-- About this task --
In the records below, find the line containing "ID-68, estimate: 3 -> 1" and retype it and every line after it exactly, adding nothing.

━━━━━ Provided data

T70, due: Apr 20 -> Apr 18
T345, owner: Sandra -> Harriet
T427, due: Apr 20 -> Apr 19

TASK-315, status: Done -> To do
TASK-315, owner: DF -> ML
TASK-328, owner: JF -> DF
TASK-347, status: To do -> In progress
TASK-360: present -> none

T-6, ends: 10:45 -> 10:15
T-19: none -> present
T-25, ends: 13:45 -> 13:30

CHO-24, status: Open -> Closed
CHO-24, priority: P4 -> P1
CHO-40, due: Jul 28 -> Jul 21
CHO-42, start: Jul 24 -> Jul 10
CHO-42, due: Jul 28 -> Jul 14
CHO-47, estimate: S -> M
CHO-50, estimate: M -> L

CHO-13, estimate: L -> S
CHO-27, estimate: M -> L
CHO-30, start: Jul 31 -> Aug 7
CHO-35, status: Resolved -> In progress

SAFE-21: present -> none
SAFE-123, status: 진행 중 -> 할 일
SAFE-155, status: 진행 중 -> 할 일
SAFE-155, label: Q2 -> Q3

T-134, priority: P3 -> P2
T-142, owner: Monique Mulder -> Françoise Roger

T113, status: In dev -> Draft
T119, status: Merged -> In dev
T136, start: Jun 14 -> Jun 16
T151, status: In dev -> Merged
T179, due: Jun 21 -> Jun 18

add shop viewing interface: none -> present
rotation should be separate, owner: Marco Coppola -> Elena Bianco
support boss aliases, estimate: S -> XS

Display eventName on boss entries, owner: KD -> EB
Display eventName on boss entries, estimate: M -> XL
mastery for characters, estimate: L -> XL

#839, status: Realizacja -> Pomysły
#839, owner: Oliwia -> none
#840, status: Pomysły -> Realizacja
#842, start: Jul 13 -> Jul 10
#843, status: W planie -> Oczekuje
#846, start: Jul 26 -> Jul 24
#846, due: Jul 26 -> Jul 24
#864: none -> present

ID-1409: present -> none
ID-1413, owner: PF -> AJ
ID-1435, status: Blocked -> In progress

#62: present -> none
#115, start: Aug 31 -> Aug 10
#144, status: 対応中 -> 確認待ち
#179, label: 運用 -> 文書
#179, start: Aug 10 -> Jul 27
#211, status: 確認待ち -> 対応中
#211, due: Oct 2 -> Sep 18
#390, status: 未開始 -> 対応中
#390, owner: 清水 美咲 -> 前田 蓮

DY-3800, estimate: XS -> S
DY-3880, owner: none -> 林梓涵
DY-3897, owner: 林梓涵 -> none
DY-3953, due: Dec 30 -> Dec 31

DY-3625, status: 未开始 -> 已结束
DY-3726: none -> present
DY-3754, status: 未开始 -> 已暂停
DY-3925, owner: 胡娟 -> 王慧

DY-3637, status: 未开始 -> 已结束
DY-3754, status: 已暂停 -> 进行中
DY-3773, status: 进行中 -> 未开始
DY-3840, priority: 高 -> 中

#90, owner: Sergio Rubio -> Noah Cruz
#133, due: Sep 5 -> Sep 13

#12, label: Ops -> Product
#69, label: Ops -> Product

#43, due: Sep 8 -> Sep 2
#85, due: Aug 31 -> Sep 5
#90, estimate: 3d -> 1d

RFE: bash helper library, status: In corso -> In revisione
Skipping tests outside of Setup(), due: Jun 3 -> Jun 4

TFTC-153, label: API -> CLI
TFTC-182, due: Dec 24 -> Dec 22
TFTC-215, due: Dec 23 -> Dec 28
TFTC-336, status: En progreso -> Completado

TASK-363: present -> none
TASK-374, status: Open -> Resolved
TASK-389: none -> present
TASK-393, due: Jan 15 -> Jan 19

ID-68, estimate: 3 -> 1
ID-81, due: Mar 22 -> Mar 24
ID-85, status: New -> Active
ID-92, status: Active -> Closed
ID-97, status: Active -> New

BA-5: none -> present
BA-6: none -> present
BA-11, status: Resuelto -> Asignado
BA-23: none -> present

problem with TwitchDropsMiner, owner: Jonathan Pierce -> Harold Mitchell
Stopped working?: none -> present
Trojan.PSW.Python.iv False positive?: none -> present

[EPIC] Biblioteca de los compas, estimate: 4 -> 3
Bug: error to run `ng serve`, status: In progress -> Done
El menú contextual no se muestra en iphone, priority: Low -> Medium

━━━━━━━━━━

-- The answer --
ID-68, estimate: 3 -> 1
ID-81, due: Mar 22 -> Mar 24
ID-85, status: New -> Active
ID-92, status: Active -> Closed
ID-97, status: Active -> New

BA-5: none -> present
BA-6: none -> present
BA-11, status: Resuelto -> Asignado
BA-23: none -> present

problem with TwitchDropsMiner, owner: Jonathan Pierce -> Harold Mitchell
Stopped working?: none -> present
Trojan.PSW.Python.iv False positive?: none -> present

[EPIC] Biblioteca de los compas, estimate: 4 -> 3
Bug: error to run `ng serve`, status: In progress -> Done
El menú contextual no se muestra en iphone, priority: Low -> Medium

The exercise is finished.